■ Your instructions: Reproduce all of the following material line for line, with no changes.
== Dataset extract
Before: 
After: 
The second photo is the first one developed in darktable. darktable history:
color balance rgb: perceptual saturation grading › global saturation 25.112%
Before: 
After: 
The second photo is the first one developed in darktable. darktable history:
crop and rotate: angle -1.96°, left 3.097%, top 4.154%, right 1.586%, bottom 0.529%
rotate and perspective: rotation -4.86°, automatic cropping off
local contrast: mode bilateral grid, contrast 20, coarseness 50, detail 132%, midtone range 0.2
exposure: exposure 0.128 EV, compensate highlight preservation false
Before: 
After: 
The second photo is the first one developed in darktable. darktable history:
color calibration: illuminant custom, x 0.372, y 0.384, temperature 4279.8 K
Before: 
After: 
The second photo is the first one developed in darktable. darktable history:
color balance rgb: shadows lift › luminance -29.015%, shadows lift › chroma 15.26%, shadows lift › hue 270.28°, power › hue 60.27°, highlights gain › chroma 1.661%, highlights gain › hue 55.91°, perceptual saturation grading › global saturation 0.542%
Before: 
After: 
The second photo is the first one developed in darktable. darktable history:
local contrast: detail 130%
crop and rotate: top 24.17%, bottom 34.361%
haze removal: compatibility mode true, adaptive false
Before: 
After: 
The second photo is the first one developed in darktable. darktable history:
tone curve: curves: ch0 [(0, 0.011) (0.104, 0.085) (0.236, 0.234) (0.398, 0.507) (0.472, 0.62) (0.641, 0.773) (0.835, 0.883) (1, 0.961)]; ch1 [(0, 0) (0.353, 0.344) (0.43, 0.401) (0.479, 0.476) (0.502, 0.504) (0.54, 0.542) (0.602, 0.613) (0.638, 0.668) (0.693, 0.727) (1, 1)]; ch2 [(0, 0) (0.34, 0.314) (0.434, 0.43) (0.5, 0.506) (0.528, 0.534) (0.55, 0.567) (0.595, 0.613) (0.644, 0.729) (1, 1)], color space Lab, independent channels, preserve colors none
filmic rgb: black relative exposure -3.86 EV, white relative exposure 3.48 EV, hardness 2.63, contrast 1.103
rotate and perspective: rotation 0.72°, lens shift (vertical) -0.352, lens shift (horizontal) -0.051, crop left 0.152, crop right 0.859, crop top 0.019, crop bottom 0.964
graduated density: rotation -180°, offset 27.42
====
■ Expected answer:
Before: 
After: 
The second photo is the first one developed in darktable. darktable history:
color balance rgb: perceptual saturation grading › global saturation 25.112%
Before: 
After: 
The second photo is the first one developed in darktable. darktable history:
crop and rotate: angle -1.96°, left 3.097%, top 4.154%, right 1.586%, bottom 0.529%
rotate and perspective: rotation -4.86°, automatic cropping off
local contrast: mode bilateral grid, contrast 20, coarseness 50, detail 132%, midtone range 0.2
exposure: exposure 0.128 EV, compensate highlight preservation false
Before: 
After: 
The second photo is the first one developed in darktable. darktable history:
color calibration: illuminant custom, x 0.372, y 0.384, temperature 4279.8 K
Before: 
After: 
The second photo is the first one developed in darktable. darktable history:
color balance rgb: shadows lift › luminance -29.015%, shadows lift › chroma 15.26%, shadows lift › hue 270.28°, power › hue 60.27°, highlights gain › chroma 1.661%, highlights gain › hue 55.91°, perceptual saturation grading › global saturation 0.542%
Before: 
After: 
The second photo is the first one developed in darktable. darktable history:
local contrast: detail 130%
crop and rotate: top 24.17%, bottom 34.361%
haze removal: compatibility mode true, adaptive false
Before: 
After: 
The second photo is the first one developed in darktable. darktable history:
tone curve: curves: ch0 [(0, 0.011) (0.104, 0.085) (0.236, 0.234) (0.398, 0.507) (0.472, 0.62) (0.641, 0.773) (0.835, 0.883) (1, 0.961)]; ch1 [(0, 0) (0.353, 0.344) (0.43, 0.401) (0.479, 0.476) (0.502, 0.504) (0.54, 0.542) (0.602, 0.613) (0.638, 0.668) (0.693, 0.727) (1, 1)]; ch2 [(0, 0) (0.34, 0.314) (0.434, 0.43) (0.5, 0.506) (0.528, 0.534) (0.55, 0.567) (0.595, 0.613) (0.644, 0.729) (1, 1)], color space Lab, independent channels, preserve colors none
filmic rgb: black relative exposure -3.86 EV, white relative exposure 3.48 EV, hardness 2.63, contrast 1.103
rotate and perspective: rotation 0.72°, lens shift (vertical) -0.352, lens shift (horizontal) -0.051, crop left 0.152, crop right 0.859, crop top 0.019, crop bottom 0.964
graduated density: rotation -180°, offset 27.42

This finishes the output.